Assignment: Extract, word for word, the lines below from the one containing "[비즈니스포스트] 러시아와 우크라이나의 전쟁으로 글" through the last line, both ends included, and leave the pictures out of your answer.
== Segment start ==
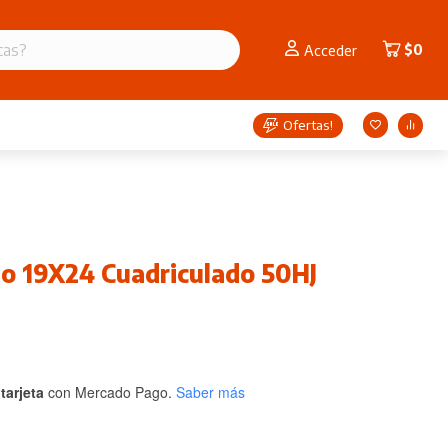
$
0
Acceder
Ofertas!
o 19X24 Cuadriculado 50HJ
tarjeta
con Mercado Pago.
Saber más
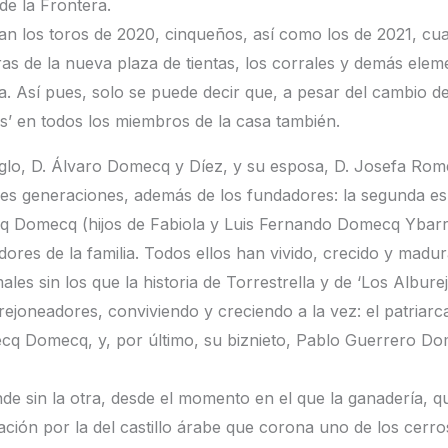
de la Frontera.
 los toros de 2020, cinqueños, así como los de 2021, cua
ras de la nueva plaza de tientas, los corrales y demás elem
a. Así pues, solo se puede decir que, a pesar del cambio de 
s’ en todos los miembros de la casa también.
glo, D. Álvaro Domecq y Díez, y su esposa, D. Josefa Rome
 tres generaciones, además de los fundadores: la segunda 
q Domecq (hijos de Fabiola y Luis Fernando Domecq Ybarra),
res de la familia. Todos ellos han vivido, crecido y madu
ales sin los que la historia de Torrestrella y de ‘Los Albure
ejoneadores, conviviendo y creciendo a la vez: el patriarc
q Domecq, y, por último, su biznieto, Pablo Guerrero Dom
de sin la otra, desde el momento en el que la ganadería, q
ón por la del castillo árabe que corona uno de los cerros de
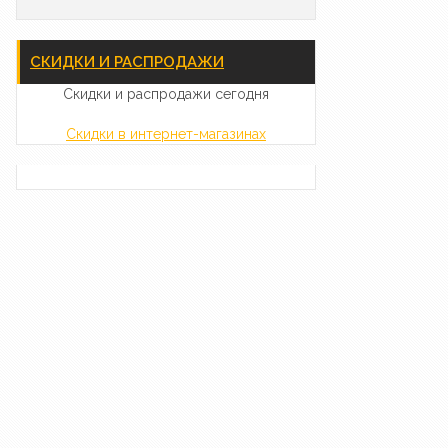
СКИДКИ И РАСПРОДАЖИ
Скидки и распродажи сегодня
Скидки в интернет-магазинах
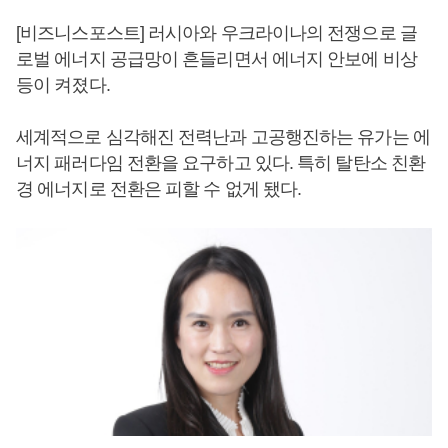
[비즈니스포스트] 러시아와 우크라이나의 전쟁으로 글
로벌 에너지 공급망이 흔들리면서 에너지 안보에 비상
등이 켜졌다.
세계적으로 심각해진 전력난과 고공행진하는 유가는 에
너지 패러다임 전환을 요구하고 있다. 특히 탈탄소 친환
경 에너지로 전환은 피할 수 없게 됐다.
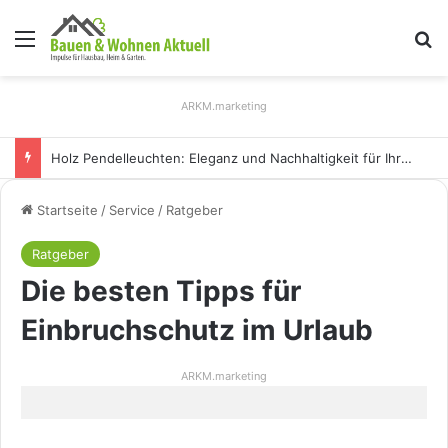
Menü
S
ARKM.marketing
Holz Pendelleuchten: Eleganz und Nachhaltigkeit für Ihr Zuhause
Startseite
/
Service
/
Ratgeber
Ratgeber
Die besten Tipps für
Einbruchschutz im Urlaub
ARKM.marketing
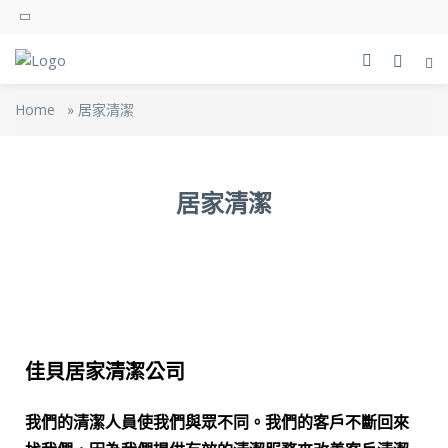
Home
»
居家清潔
居家清潔
佳貝居家清潔公司
我們的清潔人員使我們與眾不同。我們的客戶不斷回來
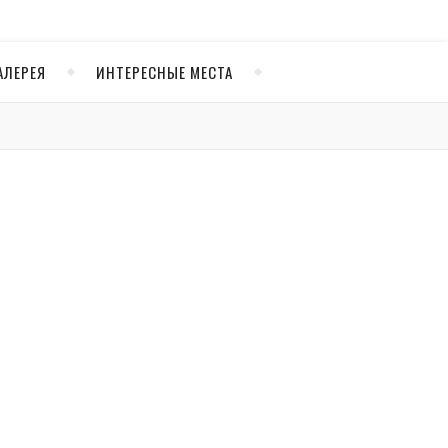
АЛЕРЕЯ
ИНТЕРЕСНЫЕ МЕСТА
е)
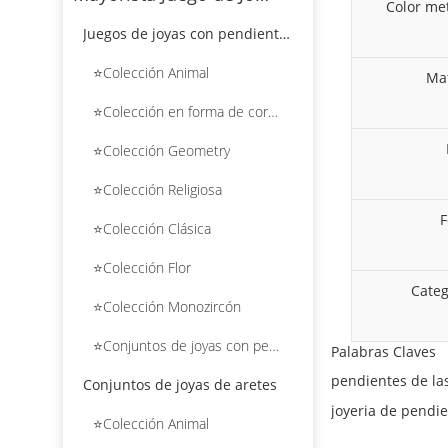
Color met
Juegos de joyas con pendientes colgantes
⭐Colección Animal
Mat
⭐Colección en forma de corazón
⭐Colección Geometry
⭐Colección Religiosa
⭐Colección Clásica
⭐Colección Flor
Categ
⭐Colección Monozircón
⭐Conjuntos de joyas con pendientes colgantes de flores
Palabras Claves
Conjuntos de joyas de aretes
⭐Colección Animal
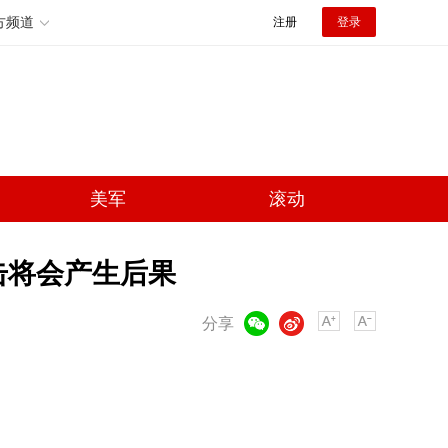
方频道
注册
登录
美军
滚动
击将会产生后果
微信
微博
分享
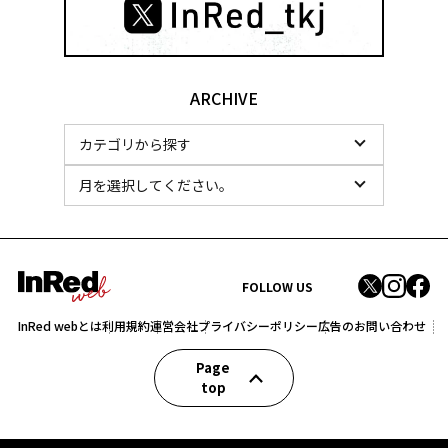
ARCHIVE
FOLLOW US
InRed webとは
利用規約
運営会社
プライバシーポリシー
広告のお問い合わせ
Page
top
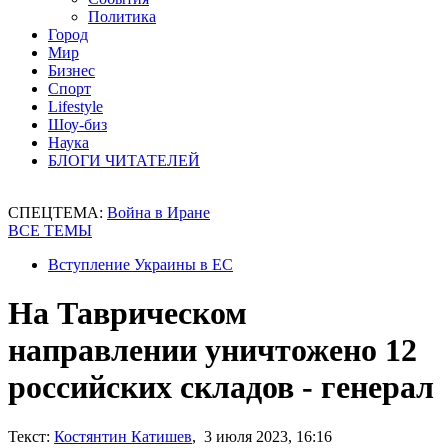
Политика
Город
Мир
Бизнес
Спорт
Lifestyle
Шоу-биз
Наука
БЛОГИ ЧИТАТЕЛЕЙ
СПЕЦТЕМА:
Война в Иране
ВСЕ ТЕМЫ
Вступление Украины в ЕС
На Таврическом
направлении уничтожено 12
российских складов - генерал
Текст:
Костянтин Катишев
, 3 июля 2023, 16:16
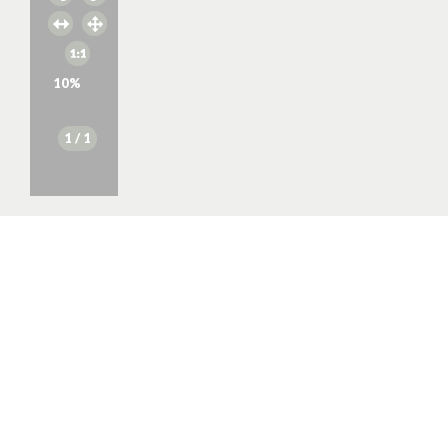
10
%
1
/ 1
== Segment end ==
Exercise answer:
[비즈니스포스트] 러시아와 우크라이나의 전쟁으로 글
로벌 에너지 공급망이 흔들리면서 에너지 안보에 비상
등이 켜졌다.
세계적으로 심각해진 전력난과 고공행진하는 유가는 에
너지 패러다임 전환을 요구하고 있다. 특히 탈탄소 친환
경 에너지로 전환은 피할 수 없게 됐다.
Menü
S
ARKM.marketing
Holz Pendelleuchten: Eleganz und Nachhaltigkeit für Ihr Zuhause
Startseite
/
Service
/
Ratgeber
Ratgeber
Die besten Tipps für
Einbruchschutz im Urlaub
ARKM.marketing
Home
»
居家清潔
居家清潔
佳貝居家清潔公司
我們的清潔人員使我們與眾不同。我們的客戶不斷回來
АЛЕРЕЯ
ИНТЕРЕСНЫЕ МЕСТА
е)
Color met
Juegos de joyas con pendientes colgantes
⭐Colección Animal
Mat
⭐Colección en forma de corazón
⭐Colección Geometry
⭐Colección Religiosa
⭐Colección Clásica
⭐Colección Flor
Categ
⭐Colección Monozircón
⭐Conjuntos de joyas con pendientes colgantes de flores
Palabras Claves
Conjuntos de joyas de aretes
⭐Colección Animal
方频道
注册
登录
美军
滚动
击将会产生后果
微信
微博
分享
ARCHIVE
FOLLOW US
InRed webとは
利用規約
運営会社
プライバシーポリシー
広告のお問い合わせ
Page
top
Политика
Город
Мир
Бизнес
Спорт
Lifestyle
Шоу-биз
Наука
БЛОГИ ЧИТАТЕЛЕЙ
СПЕЦТЕМА:
Война в Иране
ВСЕ ТЕМЫ
Вступление Украины в ЕС
На Таврическом
направлении уничтожено 12
российских складов - генерал
Текст:
Костянтин Катишев
, 3 июля 2023, 16:16
10
%
1
/ 1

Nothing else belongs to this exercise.